**小問 1**
記録のうち、「order: Diptera」を含む行から「common name: Osoberry」を含む行までを、両端の行も含めて一字一句変えずに書き出してください。

**記事**
..............................

日本の幽霊

文字数 2,943文字

いつもお読みいただき、ありがとうございます。


今日のテーマは、「外伝:叫ぶ家と憂鬱な殺人鬼」の6章瀧本家殺人事件にあわせて『日本の幽霊』の話を雑にしてみます。なんていうか、6~8章は正直テーマになることがない。有一君が化けてでてきたからとりあえず幽霊を突っ込む。6章のもう1個は思い浮かばない限り、外国の幽霊にでもしようかな。

さてこれまたどっから初めていいのかわからないが、いつもどおり古いところからいこう。

縄文時代だ。縄文時代の日本人は屈葬という埋葬方法をしてた。これはアジアでもかなり珍しくて、独自の文化色が強い、多分。それで屈葬の時に遺体は石を抱いていた。これは魂がふよふよ出ないようにというのが通説になっているようだ。つまり肉体と別に魂があるという考えは昔から日本人は持っていた。

でも多分このころは祟るとかそういう概念のものではなかったように思われて、これが『みおやのたま』に繋がってるのかなと思ってる。これはなんていうか守護霊とか護国というイメージで、悪いイメージはなかった。ご先祖様が子孫を守る。

悪い幽霊っていうのはいなかったのか?

魂が人に悪さをすると考えられ始めたのは多分古墳時代とか、中国文化とやり取りをするくらいからかなと思う。

前に道教の備忘で古代中国の祖霊神の話を書いたことがあるんだけど、東アジアに共通する価値観で、先祖を崇拝する考え方があるんだ。日本ではみおやのたま。で、中国は祖霊神は基本的には恐れるものという価値観な気はする。これに対応して、御霊信仰が生まれたんじゃないかなと思うんです。御霊信仰っていうのは恨みをもって死んだ人が天災や疫病っていう不幸を起こすんだ。平安時代には既にあって、これを鎮めるのが御霊会。菅原道真がいちばん有名だけど、もう少し前からあった。荒ぶる魂を鎮めるの。

..............................

**演習資料**
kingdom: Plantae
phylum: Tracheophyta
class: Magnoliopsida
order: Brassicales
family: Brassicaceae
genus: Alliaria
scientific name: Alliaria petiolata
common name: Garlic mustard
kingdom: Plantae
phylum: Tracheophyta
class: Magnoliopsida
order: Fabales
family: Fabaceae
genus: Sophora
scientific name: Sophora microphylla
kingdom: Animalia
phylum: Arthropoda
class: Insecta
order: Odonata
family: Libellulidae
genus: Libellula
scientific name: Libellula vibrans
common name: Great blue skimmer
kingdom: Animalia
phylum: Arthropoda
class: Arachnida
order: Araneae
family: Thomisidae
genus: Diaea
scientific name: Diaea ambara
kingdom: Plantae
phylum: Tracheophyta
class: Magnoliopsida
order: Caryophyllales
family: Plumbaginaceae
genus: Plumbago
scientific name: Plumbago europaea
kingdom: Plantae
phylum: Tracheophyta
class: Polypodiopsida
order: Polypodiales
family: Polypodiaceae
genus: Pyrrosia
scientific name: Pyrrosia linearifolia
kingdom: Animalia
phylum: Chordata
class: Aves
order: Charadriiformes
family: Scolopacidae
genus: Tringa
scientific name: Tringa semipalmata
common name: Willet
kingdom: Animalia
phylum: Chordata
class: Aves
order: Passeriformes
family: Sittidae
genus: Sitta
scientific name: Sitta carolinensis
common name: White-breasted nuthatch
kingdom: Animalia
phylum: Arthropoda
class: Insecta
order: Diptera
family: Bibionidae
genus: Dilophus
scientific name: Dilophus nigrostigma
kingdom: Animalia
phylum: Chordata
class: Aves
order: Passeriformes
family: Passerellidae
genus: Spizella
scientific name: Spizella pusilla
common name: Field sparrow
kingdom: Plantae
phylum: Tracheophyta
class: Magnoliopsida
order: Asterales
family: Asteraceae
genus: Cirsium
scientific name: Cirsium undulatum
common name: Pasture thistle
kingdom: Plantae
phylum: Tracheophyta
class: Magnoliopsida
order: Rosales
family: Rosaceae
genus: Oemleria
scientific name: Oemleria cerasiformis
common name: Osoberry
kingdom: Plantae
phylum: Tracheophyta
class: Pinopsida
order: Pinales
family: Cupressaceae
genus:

..............................

**小問 2**
記事にある次の一文を英語に訳してください:「つまり肉体と別に魂があるという考えは昔から日本人は持っていた。」

**解答 1**
order: Diptera
family: Bibionidae
genus: Dilophus
scientific name: Dilophus nigrostigma
kingdom: Animalia
phylum: Chordata
class: Aves
order: Passeriformes
family: Passerellidae
genus: Spizella
scientific name: Spizella pusilla
common name: Field sparrow
kingdom: Plantae
phylum: Tracheophyta
class: Magnoliopsida
order: Asterales
family: Asteraceae
genus: Cirsium
scientific name: Cirsium undulatum
common name: Pasture thistle
kingdom: Plantae
phylum: Tracheophyta
class: Magnoliopsida
order: Rosales
family: Rosaceae
genus: Oemleria
scientific name: Oemleria cerasiformis
common name: Osoberry

**解答 2**
In other words, the Japanese have long held the idea that the soul exists separately from the body.